Casey Janssen aided the winning rally along by misplaying a pair of sacrifice bunts after Betts’ leadoff single – he went for the lead runner on Christian Vazquez’s bunt but replay overturned an out call at second on Betts, then failed to barehand Brock Holt’s bunt to load the bases for Pedroia.

"It was a lot worse than it should have been," said Janssen, who was thinking second base right away on the Vazquez bunt and had a teammate yell "two" as well. "I was aggressive, I know Betts runs well, shoot, I’d do it again."

The grotesque end underlined how hard every single thing is right now for the Blue Jays (66-66), who are 6-16 so far in August and back at .500 for the first time since they were 21-21 on May 15.

They also fell to 10-5 against the Red Sox (58-74) after going to extra innings for the fourth straight game and in six of their past seven contests. Chances to score were wasted in the ninth and 10th innings, not to mention in many other innings before that.

"I don’t necessarily think the approach is bad, we just didn’t get the results," Gibbons said of his team’s batting with men in scoring position. "I still believe normally, when most pitchers get in jams, they go soft with guys in scoring position. Not all of them, but a lot of them, that’s kind of what they do. If you’re in hook mode, they’re going to get you and we rolled over some balls, if you shoot some balls the other way it might get a different result.

"But there are people out in the baseball world that don’t think RBIs are important. Well (1-for-17 with RISP) … those are RBIs."

Dickey’s first inning was like a microcosm of the team’s recent woes, striking out Holt to lead off the game only for Josh Thole to whiff on strike three allowing the sparkplug shortstop to reach. Pedroia followed with a two-run homer that opened the scoring, and then with two out and a man on, a Craig walk set the stage for Middlebrooks, who doubled in a third run.

The Blue Jays limited the damage on the play by throwing out Craig at home trying to score on the play, but things should never have gotten that far in the first place. But that’s how things are going right now for them.

Also symbolic of how things have been going for them was the bottom of the first, when Jose Reyes and Melky Cabrera reached to open the inning only for Jose Bautista, Adam Lind and Edwin Encarnacion to each fly out and end the inning.

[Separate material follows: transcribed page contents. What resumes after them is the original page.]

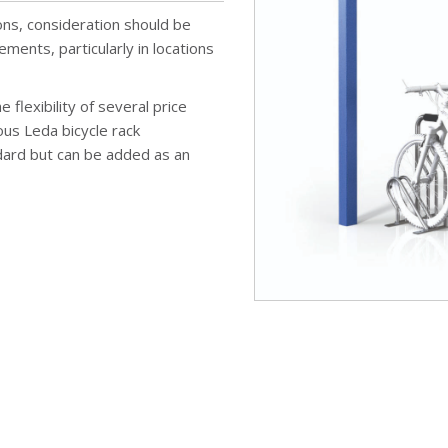
ons, consideration should be
ements, particularly in locations
 flexibility of several price
us Leda bicycle rack
ard but can be added as an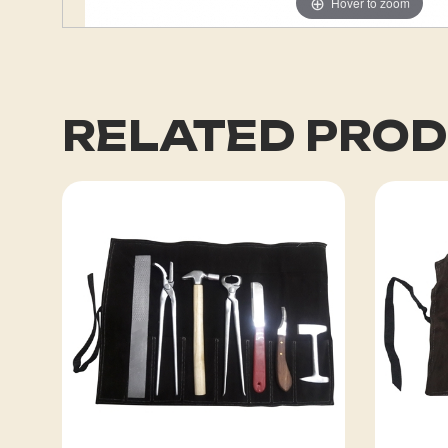
Hover to zoom
RELATED PRO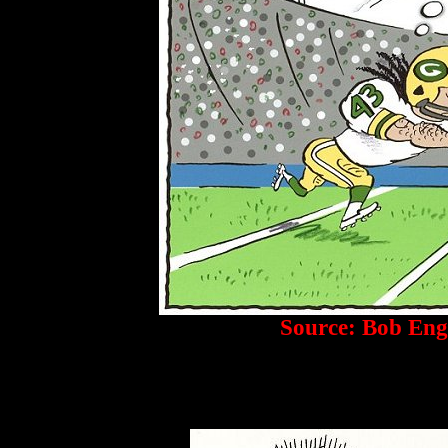
Source: Bob Eng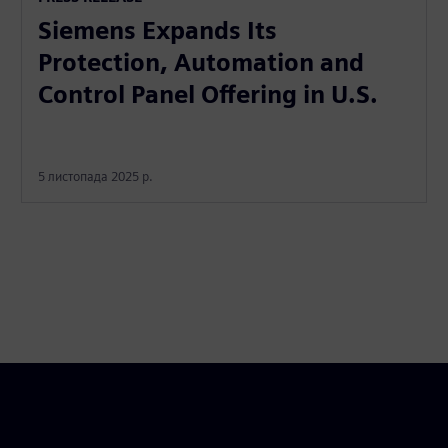
Siemens Expands Its
Protection, Automation and
Control Panel Offering in U.S.
5 листопада 2025 р.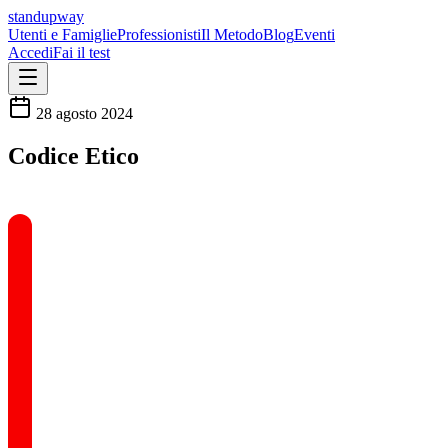
standupway
Utenti e Famiglie
Professionisti
Il Metodo
Blog
Eventi
Accedi
Fai il test
28 agosto 2024
Codice Etico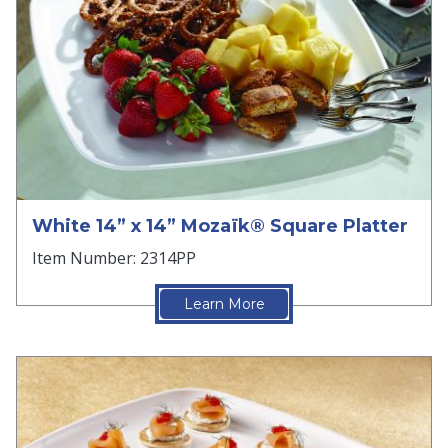
White 14” x 14” Mozaïk® Square Platter
Item Number: 2314PP
Learn More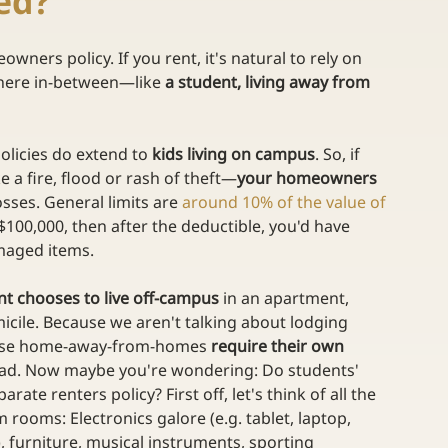
ied?
ners policy. If you rent, it's natural to rely on 
where in-between—like 
a student, living away from 
licies do extend to 
kids living on campus
. So, if 
a fire, flood or rash of theft—
your homeowners 
osses. General limits are 
around 10% of the value of 
 $100,000, then after the deductible, you'd have 
amaged items.
nt chooses to live off-campus
 in an apartment, 
cile. Because we aren't talking about lodging 
these home-away-from-homes 
require their own 
ad. Now maybe you're wondering: Do students' 
parate renters policy? First off, let's think of all the 
m rooms: Electronics galore (e.g. tablet, laptop, 
), furniture, musical instruments, sporting 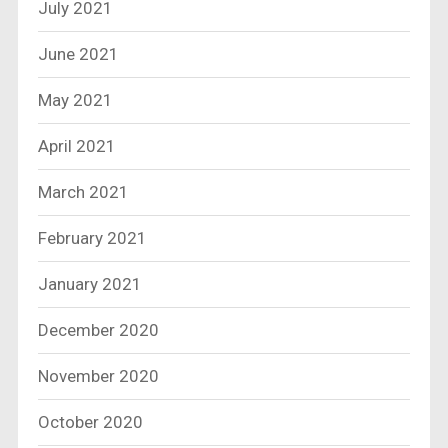
July 2021
June 2021
May 2021
April 2021
March 2021
February 2021
January 2021
December 2020
November 2020
October 2020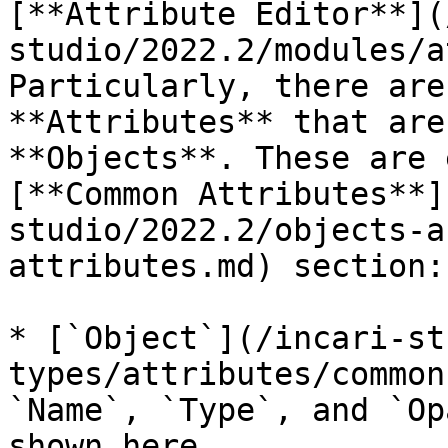
[**Attribute Editor**](
studio/2022.2/modules/a
Particularly, there are
**Attributes** that are
**Objects**. These are 
[**Common Attributes**]
studio/2022.2/objects-a
attributes.md) section:

* [`Object`](/incari-st
types/attributes/common
`Name`, `Type`, and `Op
shown here.
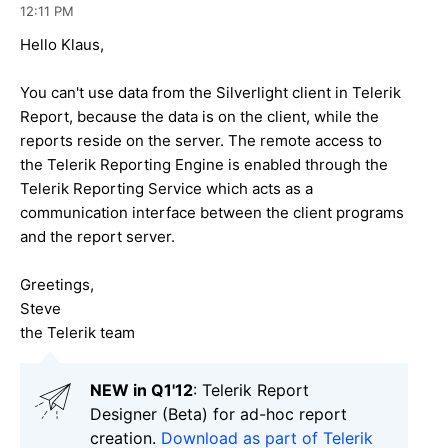
12:11 PM
Hello Klaus,
You can't use data from the Silverlight client in Telerik
Report, because the data is on the client, while the
reports reside on the server. The remote access to
the Telerik Reporting Engine is enabled through the
Telerik Reporting Service which acts as a
communication interface between the client programs
and the report server.
Greetings,
Steve
the Telerik team
NEW in Q1'12
: Telerik Report
Designer (Beta) for ad-hoc report
creation.
Download as part of Telerik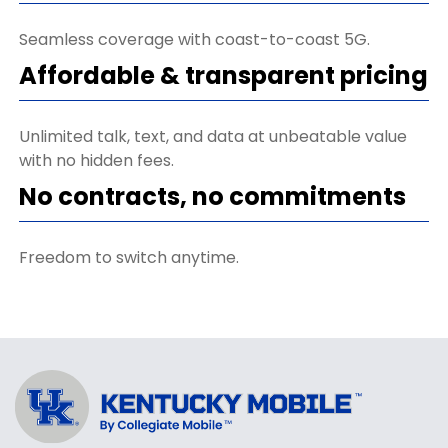
Seamless coverage with coast-to-coast 5G.
Affordable & transparent pricing
Unlimited talk, text, and data at unbeatable value
with no hidden fees.
No contracts, no commitments
Freedom to switch anytime.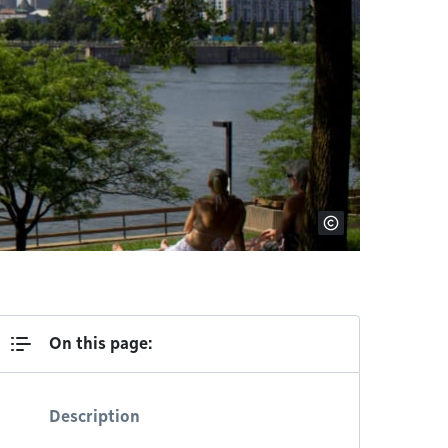
On this page:
Description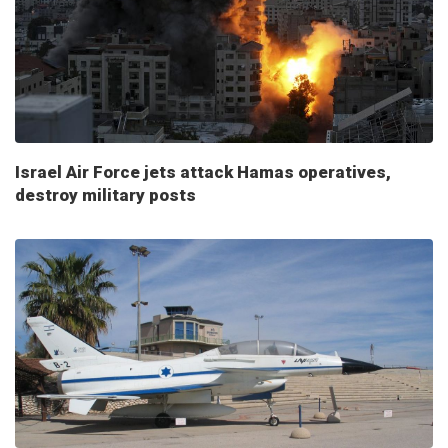
Israel Air Force jets attack Hamas operatives,
destroy military posts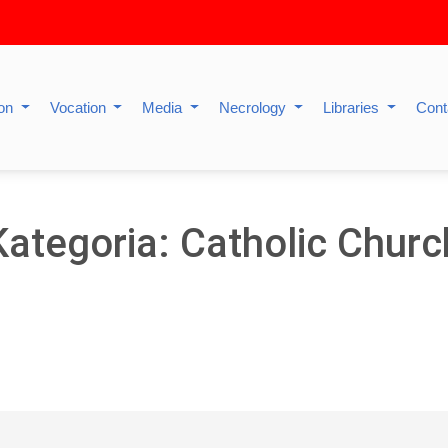
ion
Vocation
Media
Necrology
Libraries
Cont
Kategoria: Catholic Churc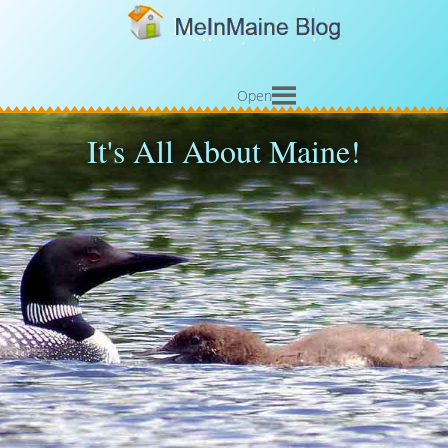
Open
It's All About Maine!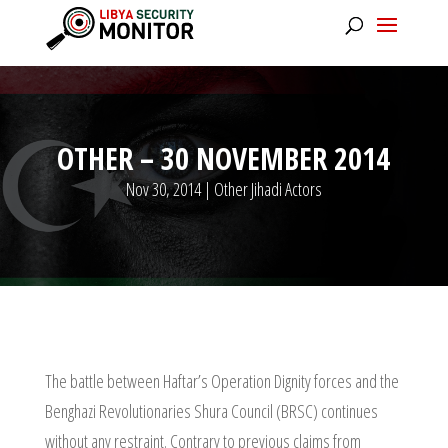
OTHER – 30 NOVEMBER 2014
Nov 30, 2014
|
Other Jihadi Actors
The battle between Haftar’s Operation Dignity forces and the
Benghazi Revolutionaries Shura Council (BRSC) continues
without any restraint. Contrary to previous claims from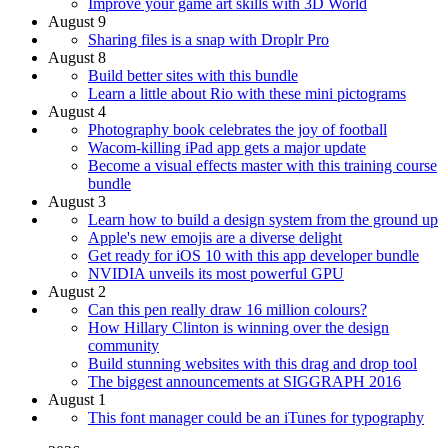
Improve your game art skills with 3D World
August 9
Sharing files is a snap with Droplr Pro
August 8
Build better sites with this bundle
Learn a little about Rio with these mini pictograms
August 4
Photography book celebrates the joy of football
Wacom-killing iPad app gets a major update
Become a visual effects master with this training course
bundle
August 3
Learn how to build a design system from the ground up
Apple's new emojis are a diverse delight
Get ready for iOS 10 with this app developer bundle
NVIDIA unveils its most powerful GPU
August 2
Can this pen really draw 16 million colours?
How Hillary Clinton is winning over the design
community
Build stunning websites with this drag and drop tool
The biggest announcements at SIGGRAPH 2016
August 1
This font manager could be an iTunes for typography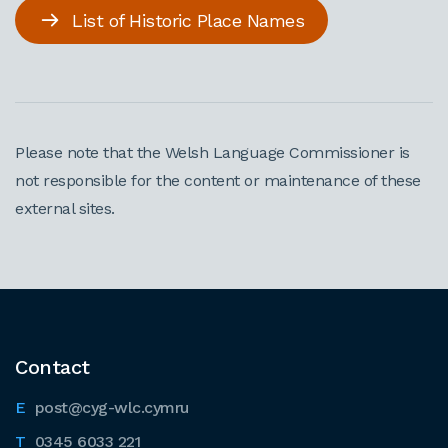
List of Historic Place Names
Please note that the Welsh Language Commissioner is
not responsible for the content or maintenance of these
external sites.
Contact
post@cyg-wlc.cymru
0345 6033 221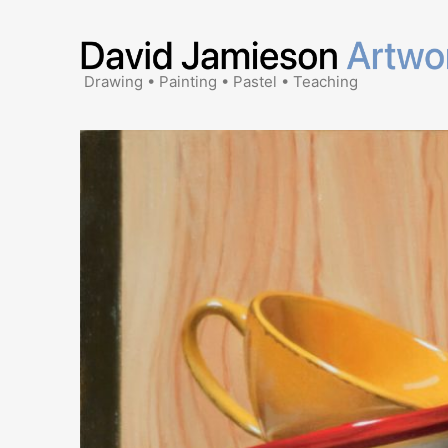
Skip
to
content
Drawing • Painting • Pastel • Teaching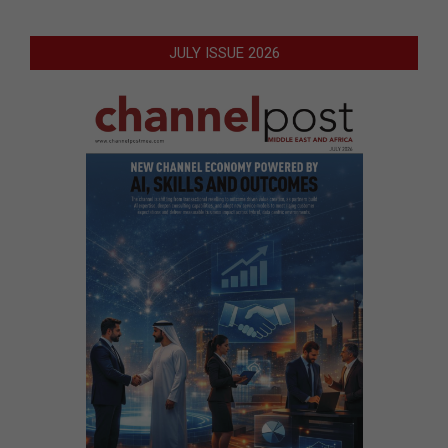
JULY ISSUE 2026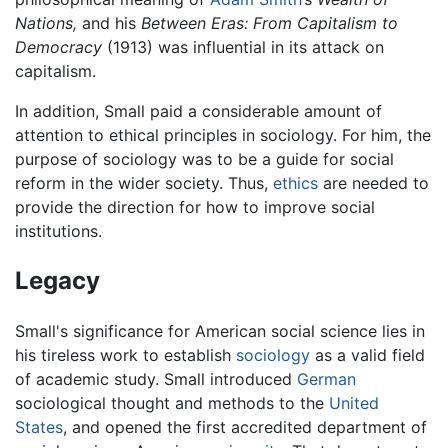
Nations,
and his
Between Eras: From Capitalism to
Democracy
(1913) was influential in its attack on
capitalism.
In addition, Small paid a considerable amount of
attention to ethical principles in sociology. For him, the
purpose of sociology was to be a guide for social
reform in the wider society. Thus,
ethics
are needed to
provide the direction for how to improve social
institutions.
Legacy
Small's significance for American social science lies in
his tireless work to establish
sociology
as a valid field
of academic study. Small introduced
German
sociological thought and methods to the
United
States
, and opened the first accredited department of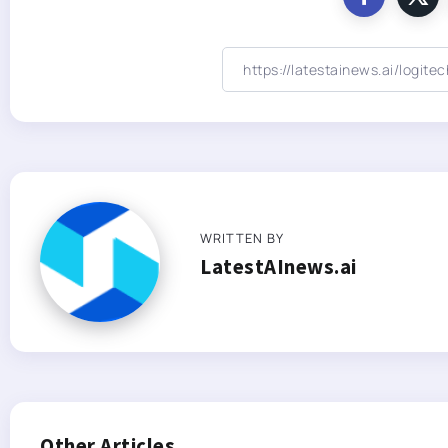
WRITTEN BY
LatestAInews.ai
Other Articles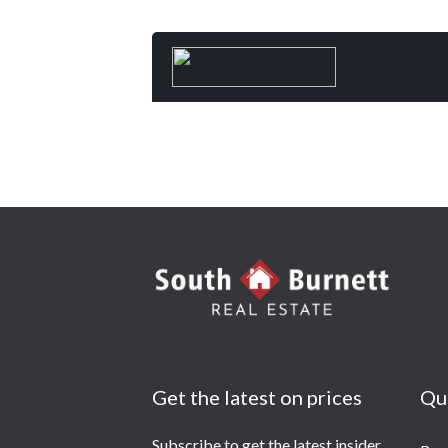
Get the latest on prices
Qu
Subscribe to get the latest insider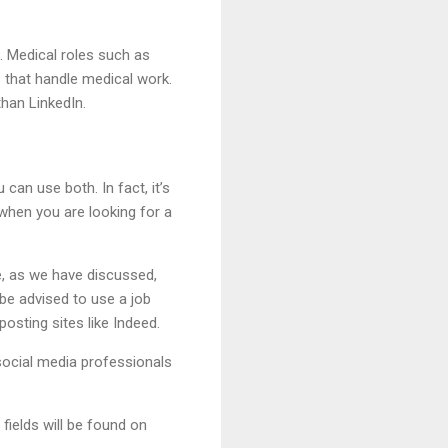
. Medical roles such as
s that handle medical work.
than LinkedIn.
 can use both. In fact, it’s
when you are looking for a
e, as we have discussed,
be advised to use a job
osting sites like Indeed.
 social media professionals
 fields will be found on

Their first run scored in the third on Cabrera’s RBI groundout, their second on Munenori Kawasaki’s two-out bloop single in the fourth and their third on Encarnacion’s RBI fielder’s choice in the fifth. A bigger inning was at hand each time.

Dustin McGowan gave the lead back in the seventh when he issued consecutive one-out walks ahead of a Yoenis Cespedes RBI single, and after Brett Cecil cleaned up the mess by striking out Mike Napoli and Daniel Nava to limit the damage, Bautista launched his 25th homer of the year to knot things up 4-4.

The Blue Jays didn’t score again until the bottom of the 11th, once things were out of hand, as Dioner Navarro hit a two-out, two-run double and Danny Valencia followed with another run-scoring double, pushing their total to 3-for-20 with men in scoring position.

Too little, too late.

"If we wanted to fold up we would have folded up a long time ago," Tolleson said. "Everyone in here wants to win and everyone wants to win bad, so we’re going to keep coming out whether we win or lose the day before and start again fresh tomorrow."

The Blue Jays are now 20-40 in games when their opponents draw first blood, and 46-26 when they strike first. But no matter how many fresh starts they get lately, more often than not they end up with the same rotten result.